----- SELECTED TEXT -----

Crosswalk Research

Exploring Crosswalks & Research Methodologies

Team Members: Katherine Bennett, Sammi Hudock

Skills: various research methods

Duration of Project: 6 weeks (Sept. 14, 2018 - Oct. 19, 2018)


The goal of this project was to investigate and explore a transition space utilizing various research methods in an effort to better understand how these research methods assist in the gathering of data and the formation of ideas, theories, conclusions, and artifacts.  The project was divided into two parts spanning six weeks.  The first part entailed research methods that were logistic in practice while the second part utilized methods that were more ethnographic in nature.  In carrying out these research methods, we attempted to extract valuable findings and construct conclusive statements regarding the transition space of interest.

Determining a Transition Space

 Prior to any form of research taking place, we first set out to determine the transition space of interest for our project.  This was completed using open brainstorming between team members where everyone was encouraged to share any ideas for interesting spaces where any sort of transition takes place.  Once we had compiled a list of 36 different transition spaces, we narrowed down our list to three ideas based on accessibility of the space and depth of interest based on the expected transitions that occur in the space.  From there, the team held an open discussion about the three ideas to come to a consensus on a single space to investigate as the subject of the project. 

Through this discussion, our team decided on the transition space of crosswalks, largely inspired by the crosswalk located at the intersection of Spring Street and 5th Street in Atlanta.  We decided on this subject because of the fact that the intersection was easily accessible to all team members and that the transition that occurred at the crosswalk was multi-directional and moderated by external factors such as the traffic lights and the legal framework regarding crosswalk activity. 

Part 1: Logistic Research Methods

We began our investigative activities on the crosswalk using three different research methods that fit within the logistic approach towards research.  The logistic approach is characterized by the deconstruction of the subject of research into its fundamental components and the subsequent construction of conclusions regarding the research subject based off of the identified components.  The research methods that we carried out in this part of the project all carry out this process of deconstruction and construction in some capacity both individually and in conjunction with one another.


In our initial data gathering efforts, we headed out to the intersection of Spring Street and 5th Street and conducted general observations of the environment, the users of the crosswalk, and the actions that occurred in the space.  We then placed our observations in the AEIOU framework to extract initial findings.  The AEIOU framework sorts observation data into categories of Activities, Environment, Interactions, Objects, and Users.


Activites AEIOU Worksheet

Activites AEIOU Worksheet

Activities – Activities covers the actions that users take within the environment to complete their desired goals.  For the crosswalk, this included actions such as walking, running, watching the cars, reading the traffic lights, etc.  All of these actions were completed in service of the general goal of crossing the crosswalk.

Environment AEIOU worksheet

Environment AEIOU worksheet

Environment – Environment encompasses any general notes about the atmosphere of the space where the observations took place.  When we observed the crosswalk, we made note of the time of day, the weather and temperature at that time, and the level of noise and traffic at the crosswalk.

Interactions AEIOU worksheet

Interactions AEIOU worksheet

Interactions – Interactions includes all interactions within this environment (person-person and person-object) as activities occur.  Some interactions of note for us were how people focus their attention on different things when determining when to cross, and how their interactions also affected how they crossed (i.e. people looking at their phone slowing down while crossing, people who were talking with others before and after they were crossing, etc.)

----- MATERIAL -----

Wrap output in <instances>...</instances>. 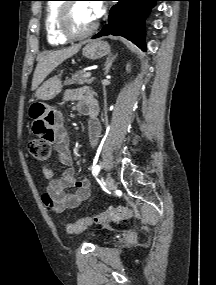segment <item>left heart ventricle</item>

-----
----- MATERIAL -----

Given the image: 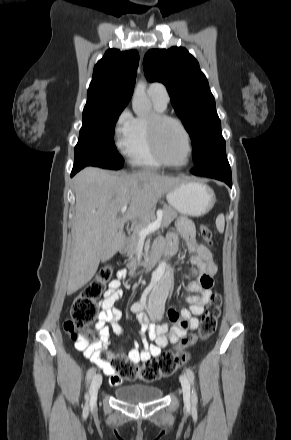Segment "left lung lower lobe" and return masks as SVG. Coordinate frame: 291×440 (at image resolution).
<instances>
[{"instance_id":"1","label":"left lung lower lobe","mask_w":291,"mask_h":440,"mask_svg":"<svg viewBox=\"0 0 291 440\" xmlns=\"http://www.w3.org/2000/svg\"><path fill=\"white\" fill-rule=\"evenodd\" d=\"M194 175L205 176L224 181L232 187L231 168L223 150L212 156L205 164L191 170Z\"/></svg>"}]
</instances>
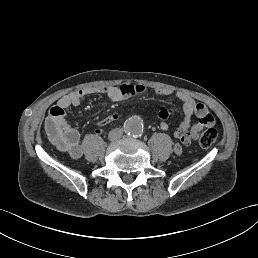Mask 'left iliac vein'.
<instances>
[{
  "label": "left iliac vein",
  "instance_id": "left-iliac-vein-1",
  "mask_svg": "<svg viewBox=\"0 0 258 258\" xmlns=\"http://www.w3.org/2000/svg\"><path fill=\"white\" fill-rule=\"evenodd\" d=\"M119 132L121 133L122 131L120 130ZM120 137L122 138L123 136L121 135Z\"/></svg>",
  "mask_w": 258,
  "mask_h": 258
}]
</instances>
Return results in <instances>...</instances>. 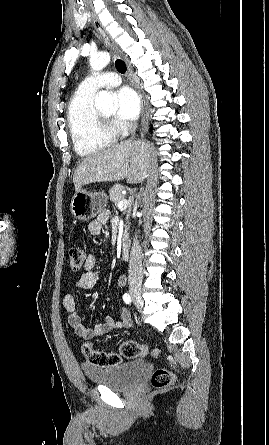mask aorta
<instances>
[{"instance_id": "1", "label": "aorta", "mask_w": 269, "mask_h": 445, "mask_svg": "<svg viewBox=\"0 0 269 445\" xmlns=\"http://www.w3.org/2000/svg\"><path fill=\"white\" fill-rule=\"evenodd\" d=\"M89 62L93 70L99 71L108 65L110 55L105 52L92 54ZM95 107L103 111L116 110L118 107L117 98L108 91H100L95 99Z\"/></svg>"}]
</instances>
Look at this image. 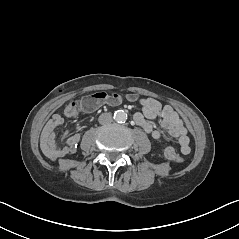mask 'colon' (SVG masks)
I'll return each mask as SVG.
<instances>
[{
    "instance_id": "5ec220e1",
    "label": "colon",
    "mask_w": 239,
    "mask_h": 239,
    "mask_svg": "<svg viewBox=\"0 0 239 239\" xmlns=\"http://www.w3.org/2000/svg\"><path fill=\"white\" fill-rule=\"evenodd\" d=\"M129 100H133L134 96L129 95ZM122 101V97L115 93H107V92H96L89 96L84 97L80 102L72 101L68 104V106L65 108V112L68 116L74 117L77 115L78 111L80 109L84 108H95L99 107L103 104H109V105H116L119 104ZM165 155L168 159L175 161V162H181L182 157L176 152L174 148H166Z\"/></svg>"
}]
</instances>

-----

TASK INSTRUCTIONS:
Answer these from the crosswalk research write-up:
(a) How many transition spaces did the team list during brainstorming?
(b) Which intersection's crosswalk largely inspired the team's choice of subject?
(c) Into which five categories does the AEIOU framework sort observation data?

REPLY TO THE EXERCISE:
(a) 36
(b) Spring Street and 5th Street in Atlanta
(c) Activities, Environment, Interactions, Objects, and Users